Music, exhibitions and a TV special will focus on Bearden and the impact of his works. Among the events:
Three exhibitions on Bearden and his influence at the Harvey B. Gantt Center for African-American Arts + Culture.
A major retrospective at Mint Museum Uptown, "Romare Bearden: Southern Recollections," with works from every stage of Bearden's career, examining how the South - and his memories of Charlotte - served as a source of his inspiration. It will contain 99 works. (There were going to be 100, of course, but one scheduled to be on loan was sold.)
A Charlotte Symphony Orchestra concert paired with Bearden's images ranging from Harlem to Southern life.
Growth as an artist
Bearden was born Sept. 2, 1911, in his great-grandfather's house at Second and Graham streets. His parents moved north when he was 4, part of the great black migration of the early to mid-20thcentury.
Bearden, who visited his Charlotte relatives through his teens, grew up in Pittsburgh and New York, where he lived during the Harlem Renaissance, an upsurge in black art, literature and music in the 1920s and '30s.
His mother, Bessye Johnson Bearden, a Goldsboro native, was a writer for black newspapers such as the Chicago Defender and later a political figure in Harlem.
Bearden worked for 30 years as a social worker in New York, and made art in his spare time. In the 1950s, he moved to Paris and studied at the Sorbonne.
His early works were drawn from his experiences in the South, painted in vivid tempera and recalling agrarian life and community bonds. His iconic collage technique emerged in the 1960s and his work moved from literal images to a surrealistic blend.

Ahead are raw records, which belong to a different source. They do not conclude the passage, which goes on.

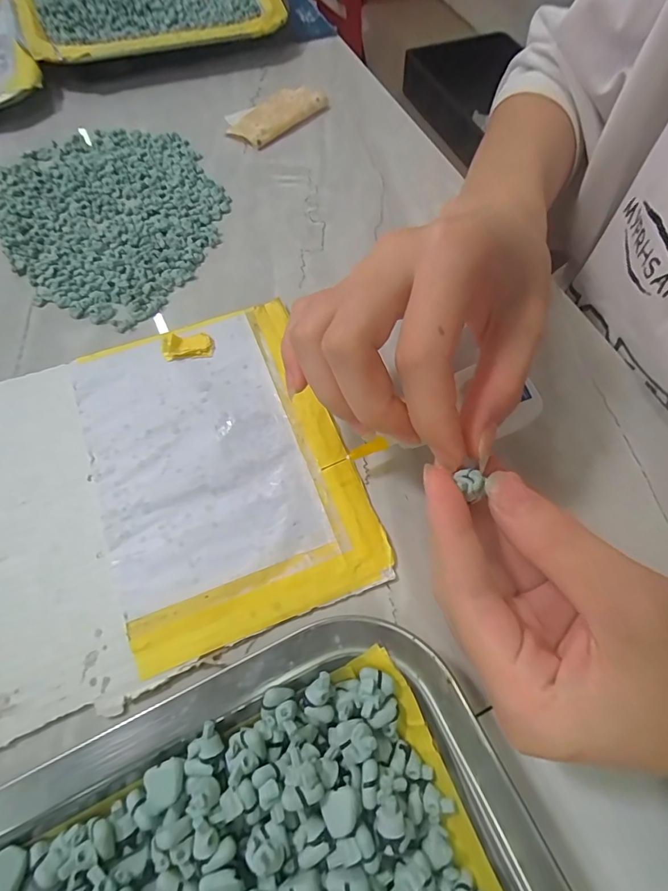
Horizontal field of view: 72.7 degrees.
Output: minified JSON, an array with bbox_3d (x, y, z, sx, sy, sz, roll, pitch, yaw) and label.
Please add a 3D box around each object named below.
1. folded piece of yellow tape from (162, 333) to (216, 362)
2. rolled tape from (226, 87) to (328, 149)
[{"bbox_3d":[-0.073,-0.050,0.225,0.025,0.009,0.012,-11,66,-8],"label":"folded piece of yellow tape"},{"bbox_3d":[-0.041,-0.233,0.318,0.036,0.008,0.074,39,69,14],"label":"rolled tape"}]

As the civil rights struggle of the 1960s intensified, Bearden's work took on a social conscience exemplified by such works as "Carolina Reunion" (1975), illustrating the black diaspora of the 20th century as a search for opportunity.

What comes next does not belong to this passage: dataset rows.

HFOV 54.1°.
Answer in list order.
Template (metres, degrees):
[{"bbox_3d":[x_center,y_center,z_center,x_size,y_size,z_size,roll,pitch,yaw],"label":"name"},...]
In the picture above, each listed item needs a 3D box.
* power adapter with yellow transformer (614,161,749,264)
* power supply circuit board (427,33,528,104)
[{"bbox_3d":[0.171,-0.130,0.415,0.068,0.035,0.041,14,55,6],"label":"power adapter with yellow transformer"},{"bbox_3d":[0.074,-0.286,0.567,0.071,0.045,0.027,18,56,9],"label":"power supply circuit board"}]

He once said his ambition was to "paint the life of my people as I know it - as passionately as Brueghel painted the life of the Flemish people."

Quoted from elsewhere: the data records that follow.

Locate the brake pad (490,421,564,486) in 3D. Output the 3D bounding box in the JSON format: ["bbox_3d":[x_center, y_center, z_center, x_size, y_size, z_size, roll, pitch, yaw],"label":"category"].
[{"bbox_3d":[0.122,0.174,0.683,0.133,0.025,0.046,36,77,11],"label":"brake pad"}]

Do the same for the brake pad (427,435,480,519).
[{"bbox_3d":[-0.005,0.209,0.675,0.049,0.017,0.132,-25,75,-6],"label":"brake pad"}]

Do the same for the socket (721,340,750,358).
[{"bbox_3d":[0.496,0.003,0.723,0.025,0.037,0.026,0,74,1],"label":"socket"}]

Bearden returned to Charlotte in the 1970s after a 50-year absence and found the city a vastly changed place. Urban renewal had erased the neighborhoods of his youth, but not his memories.
"I didn't need to go back," Bearden said, "because I never left."
He died at age 76 in March 1988 in New York; he had bone cancer.
Creating collages
Among the events for the Bearden centennial will be a special by Channel 3 reporter Steve Crump, "Bearden at 100" at 8 p.m. Sept. 7 on WTVI (Channel 42).
By adding Frank Stewart's photographs of Bearden to exhibitions of his works, the Gantt aims to bring a more three-dimensional profile of the artist, said Michael Harris, the curator. Bearden influenced many contemporaries and opened the doors to some African-American artists because of his mainstream success, he said.
"He was one of the few artists of the 20th century to create a form, like Alexander Calder's mobiles, that is directly connected to him," Harris said. "When you think about collage you think about Bearden."
Southern influence
At the Mint, Bearden's exhibition is the first to examine the Southern influence in his works, said Carla Hanzal, curator of contemporary art. "It's a tightly focused exhibit for this region, to bring awareness of Bearden to Charlotte."
As part of the exhibition, a 144-page catalog is being published with contributions by Mary Lee Corlett, Jae Emerling, Glenda Gilmore and Leslie King-Hammond.
Hanzal said it is one of the largest and most ambitious exhibitions the museum has hosted, though it has been exhibiting Beardens for 30 years, beginning with a 1980 retrospective.
"It's huge in terms of the importance of celebrating Romare Bearden," Hanzal said. "Many people in Charlotte know about him. There's still quite a few people who maybe don't."